聽她喊翊軒喊得如此熟稔,她有些不悅,也沒表示出來,客套地招呼,“今天太陽有點大,逛街肯定很熱,喝水嗎?”
“我不口渴。”她直截了當地拒絕。一雙美眸,似笑非笑,就這麼直勾勾地盯着她,錢婧藍下意識地摸摸自己的臉蛋,懷疑自個兒臉上有什麼髒東西。
逗弄了她一會,她悠然地開口,“你這店裡有賣品牌包嗎?”
“有超A的仿貨。”並不是所有人都能用得起正品,所以就衍生出來仿貨,外型上與真貨無異。
“Versace的呢?”
“賣得最好的是LV,gucci,chanel,所以一般我們只進這三個牌子。”既然提到了包,她的視線自然而然落到了倪心蕾的手提包上。
她有些驚訝,憑她對倪心蕾的感覺,她應該會中意chanel或gucci,爲什麼會跟自己有着相同的品味?她手上那個,正是她心儀之款。她由衷地說:“你的包很漂亮!”
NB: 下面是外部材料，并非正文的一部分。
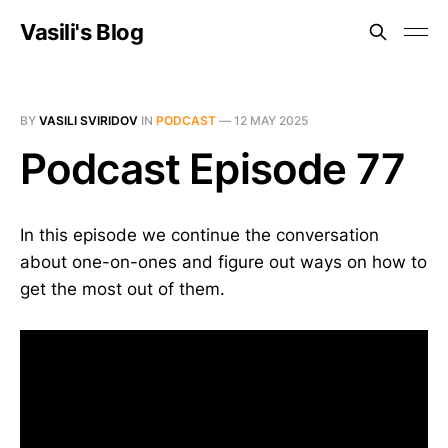
Vasili's Blog
BY
VASILI SVIRIDOV
IN
PODCAST
—
12 MAY 2025
Podcast Episode 77
In this episode we continue the conversation
about one-on-ones and figure out ways on how to
get the most out of them.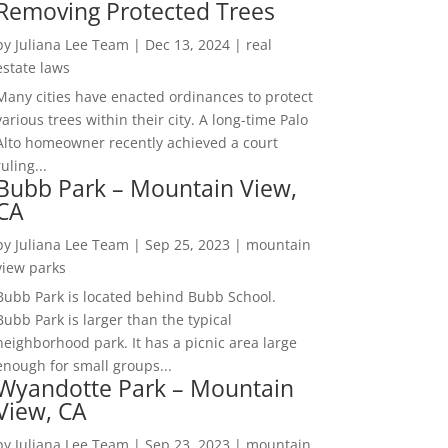
Removing Protected Trees
by
Juliana Lee Team
|
Dec 13, 2024
|
real
estate laws
Many cities have enacted ordinances to protect
various trees within their city. A long-time Palo
Alto homeowner recently achieved a court
ruling...
Bubb Park – Mountain View,
CA
by
Juliana Lee Team
|
Sep 25, 2023
|
mountain
view parks
Bubb Park is located behind Bubb School.
Bubb Park is larger than the typical
neighborhood park. It has a picnic area large
enough for small groups...
Wyandotte Park – Mountain
View, CA
by
Juliana Lee Team
|
Sep 23, 2023
|
mountain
倪心蕾略微低下頭,看着自己胳臂上的包,脣角洋溢着一抹幸福的微笑。
她說:“翊軒送的,他說很適合我。”
砰的一聲,這句話在她腦海裡炸開了鍋,千萬種思緒一起涌入,倪心蕾說得是真是假?高翊軒真的送包給她?如是真的,又是以什麼名目送,生日?留念?還是和好?她今天是來示威的嗎?
“錢小姐,你可別多想,我跟翊軒現在只是朋友,贈送禮物也是平常事。你是高太太,想必他也常送你東西吧?”表面上在替高翊軒解圍,字字卻戳中了錢婧藍的軟肋,這招真是高明。
認識這麼久,高翊軒確實
待她很好,除卻情人節那束花,他高少爺還真沒送過錢婧藍什麼東西。她並不貪圖他什麼,可被倪心蕾這麼一問,她顯然有些底氣不足。
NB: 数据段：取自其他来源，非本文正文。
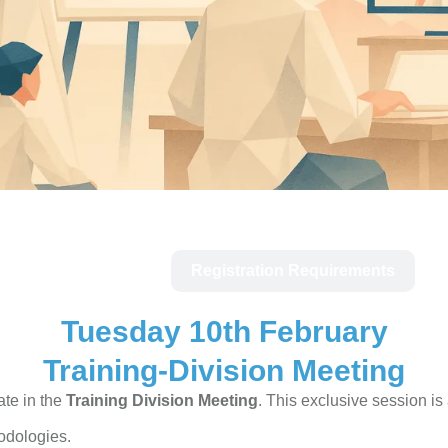
Tue 10th Feb
Registration Requirements
Tuesday 10th February
Training-Division Meeting
ate in the
Training Division Meeting
. This exclusive session is 
odologies.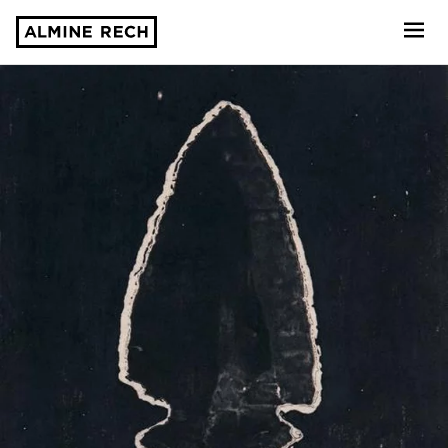
Almine Rech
思量了一會,她終於想到了一個措辭,“我們是夫妻,財產共有,何談送不送?”
這下,換倪心蕾下不了臺面了。
即使她有高媽媽撐腰,即使她有信心贏回高翊軒的心,那張證書可不是作假的,她再怎麼擺弄,充其量也淪爲了一個遭人怨的小三。
她心裡有點憤恨,口氣也不善了,“錢小姐,希望你能坐穩高太太的位置,千萬不要被人給頂替了。”
“那是自然。目前這高太太的位置我坐得還算舒坦,還捨不得下來呢!”她自聽得懂她的挑釁,不甘示弱地應戰。
“那好,我拭目以待!”
玫瑰戰爭,兩個女人之間無硝煙的戰爭拉開了序幕,孰贏孰輸,尚未知曉。高翊軒的心,偏向哪一邊,哪一方纔能真正的贏家。
錢婧藍的心裡堵着一塊石頭,悶悶的。她的煩悶並不關倪心蕾今天找她宣戰的事,因爲對此她倒沒多大的意外,她既然還愛着高翊軒,她自成了她的眼中釘,肉中刺。錢婧藍只是擔心,他們薄弱的夫妻關係,究竟能否抵得住他們曾經的美好回憶?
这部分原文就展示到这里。